We stared at each other for a few more years, and Mayer decided on a new strategy: the story of his life.

“I came to this country from Russia with my family when I was four years old. My father was a junk man, and we moved around America from New York to Canada and back again. My father, who was nothing but a laborer in Russia, became a successful ship salvager in the United States. When I was fourteen, I became his partner. Do you know what day I was born on?”

I admitted that I didn’t.

“I don’t know either,” he said, putting both hands on his desk. “So I picked my own birthday: the Fourth of July. That’s how I feel about this country. When I was a kid, I bought a little movie theater in Haverhill, near Boston, for about $1,000. That was in 1907. Eight years later, I owned a bunch of theaters and was making my own movies for them. I’ve got a motto, Mr. Peters. I’ve always had this motto. Do you know what it is?”

I was getting tired of not being able to answer questions M.G.M. people put to me, so I tried, “ ‘Always be prepared’?”

“No, Mr. Peters,” he said solemnly. “ ‘I will make only pictures that I won’t be ashamed to have my children see.’ Do you see where we are going?”

It was gradually getting through to me, but he went on.

“ The Wizard of Oz is a clean picture. Judy Garland is a wonderful girl, like my own child… like Mickey Rooney is almost a son to me.”

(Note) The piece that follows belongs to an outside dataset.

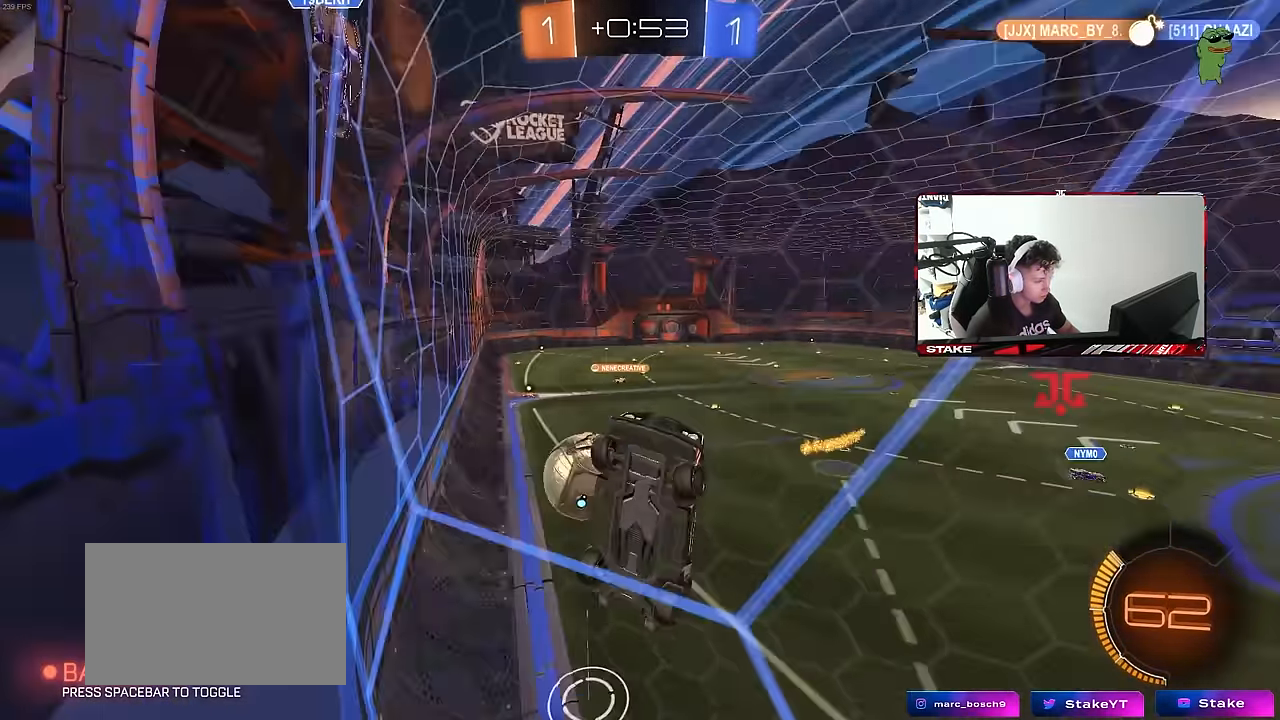
{"keys": ["a", "s"], "mouse": [], "mouse_move": "still", "events": [[117, "d", "up"], [117, "s", "up"], [150, "a", "down"], [200, "s", "down"], [200, "shift", "down"], [300, "shift", "up"]]}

Like they make you millions of dollars, I thought, but even as I thought it I could see that Mayer was, in an odd way, sincere.

“A scandal connected with the studio, with that movie, with Judy would be bad for the country, Mr. Peters. People believe in that picture, believe in us. If I thought it would help, I’d get down on my knees to you.” He clasped his hands in prayer and his eyes searched my face. His eyes glazed over moistly.

“The truth is, Mr. Mayer,” I said getting up, “I’ve got nothing you want to buy.”

“Not true, Mr. Peters.” His right hand came out and pointed to me. A smile was back on his face. “You have some influence with the police. You have a reputation for discretion.”

Everyone at M.G.M. was reading the same script on me, and it was still wrong.

“My brother won’t listen to me,” I explained.

“A brother is a brother, Mr. Peters.”

I couldn’t argue with that.

“And besides,” Mayer continued picking the Times up off the floor and laying it neatly on his desk, “you want to help Judy. She’s a sweet girl. I’d do anything for her. You know about the Artie Shaw problem?”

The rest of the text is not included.